As really quite a nice person off the court I find it hard to get on the court and be a bitch, which defenders are meant to be!

 

Getting older I have realised that the hits, the knocks and all the harsh words are actually the things that help you to get the best out of yourself. Because you push yourself harder.

 

You get through those tough times and you build resilience, you build trust in yourself. It’s about so much more than just sport. It’s the mental, the physical, constantly challenging yourself every day to be better.

 

After I got dropped. I just needed to put my head down and get stuck into my training. I got so fit.

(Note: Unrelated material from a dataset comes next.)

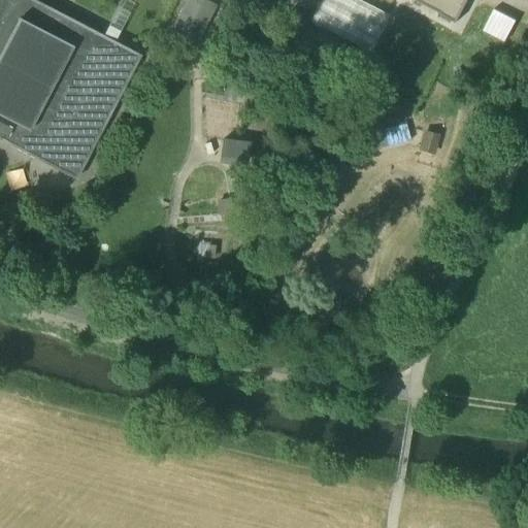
[(141,56),(34,0),(0,0),(0,139),(76,180),(141,56)]
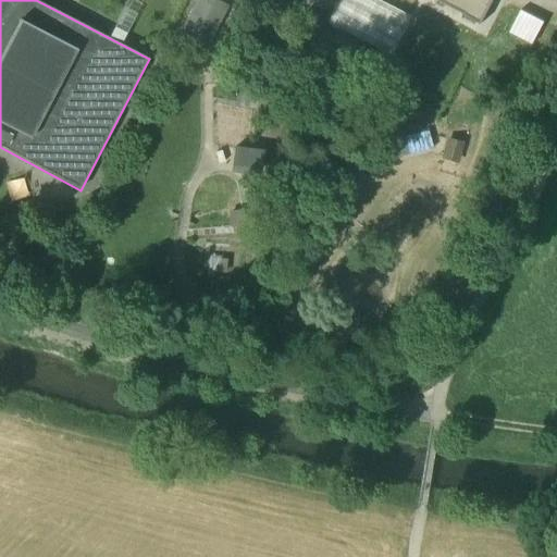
[(198,0),(176,45),(202,57),(224,10),(203,0),(198,0)]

I remember my husband, Jason, standing there on the oval with the stopwatch. Go. Stop. Go. Stop. And I was thinking, ‘Man, this never ends.’ 

 

I wanted to work on stuff mentally away from the game, as well. We’re all strong and fit, so what’s the edge? Your mind runs everything, so you’ve got to train your mind as well. That mental toughness has helped my game a lot. When things aren’t going great, I feel like I’ve been able to deal with it a little bit better than I could when I was younger.

 

 

Three years ago, if you’d told me where I’d be now, I’d never have thought it was possible.

 

I’m grateful. Netball has helped me grow so much as a person. It has been my outlet through hard times. It has taught me resilience. It has shown me some of the best times in my life. It has introduced me to some of my best mates and inspired me to achieve things I never thought possible. 

 

My Dad is such a netty nerd. He loves it. My husband, too. I’ve just got the best support crew. Everything that’s happened has brought my family a lot closer – you realise what’s important in your life, and we’ve all been there to support each other. My family are amazing.

 

I really hope my Mum would be proud.

 

I do believe that she’s here with me. It’s really nice to know.